Antibody accessibility of the MPER-TMD in bicelles. (A) The MPER-TMD structure, superposed on crystal structures of the MPER epitope peptides in the complex with their corresponding antibodies, 2F5 [PDB ID code 1TJH (20)], 4E10 [PDB ID code 2FX7 (71)], 10E8 [PDB ID code 4G6F (12)], and DH570 [PDB ID code 5DD0 (44)]. Antibody heavy and light chains are in blue and green, respectively; the epitope peptides are in cyan, the MPER trimer in red, and the TMD in gray. (B) Binding of the MPER-TMD to 2F5 Fab was monitored by loss of NMR signal (due to rapid signal relaxation upon Fab binding). The 1D ¹H-¹⁵N TROSY-HSQC spectrum of the tryptophan indole amines was recorded for the MPER-TMD in bicelles (q = 0.55) at various time points, shown in different colors, after addition of 2F5. The reference spectrum in black was recorded without 2F5. The MPER-TMD:antibody molar ratio was 1.0:0.7. (C–E) Same as in B performed for the 4E10, 10E8, and DH570 Fabs, respectively. (F) Same as in B performed for the anti-6xHis Fab (prepared from antibody MA1-21315) using the MPER-TMD with an N-terminal 6xHis tag. (G) Fraction of Fab not bound to the MPER-TMD at various time points, calculated as (I − 0.3)/(I₀ − 0.3), where I₀ is the reference peak intensity normalized to 1, I is the fraction peak intensity at a particular time relative to I₀, and subtraction of 0.3 corrected for the 30% molar excess of MPER-TMD in the mixture. The y axis intercepts indicate the fraction of the MPER-TMD in a conformation that is incompatible with antibody binding. The essentially flat line for VRC01 shows little or no binding to MPER, as expected.

Fig. 4.

Effect of mutations in the MPER on Env antibody sensitivity.
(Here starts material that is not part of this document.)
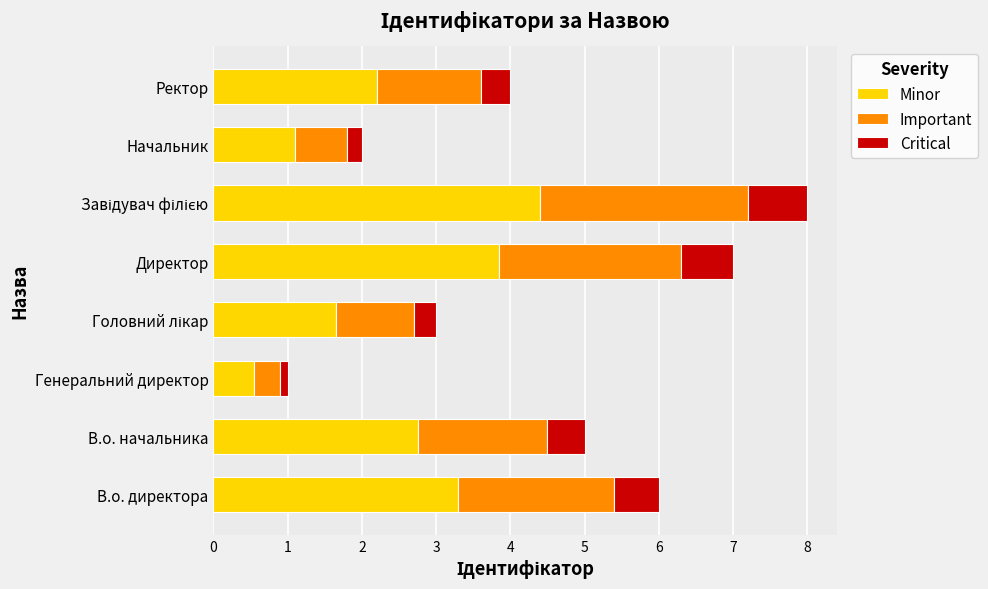

What is the total value across all series at Начальник?

2.0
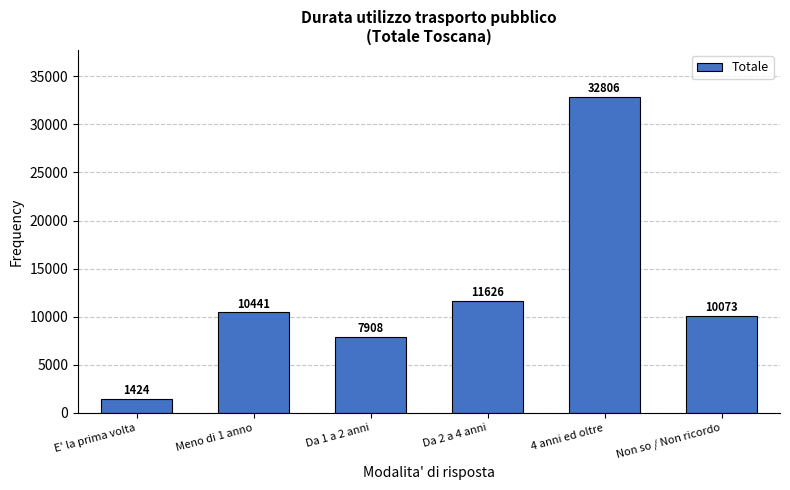

Reading left to right, transcribe all the data shown in this chart.

1424	10441	7908	11626	32806	10073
Antibody neutralization of pseudoviruses containing either the wild-type 92UG037.8 Env or one of the MPER mutants shown was determined for the ordinarily nonneutralizing antibodies, b6 (CD4 binding site; blue), 3791 (V3; cyan), and 17b (CD4-induced; purple) and for the trimer-specific bnAbs, PG9 (orange), PG16 (red), and PGT145 (magenta). The CD4 binding site bnAb VRC01 (green) was a control. The experiment was performed in duplicate.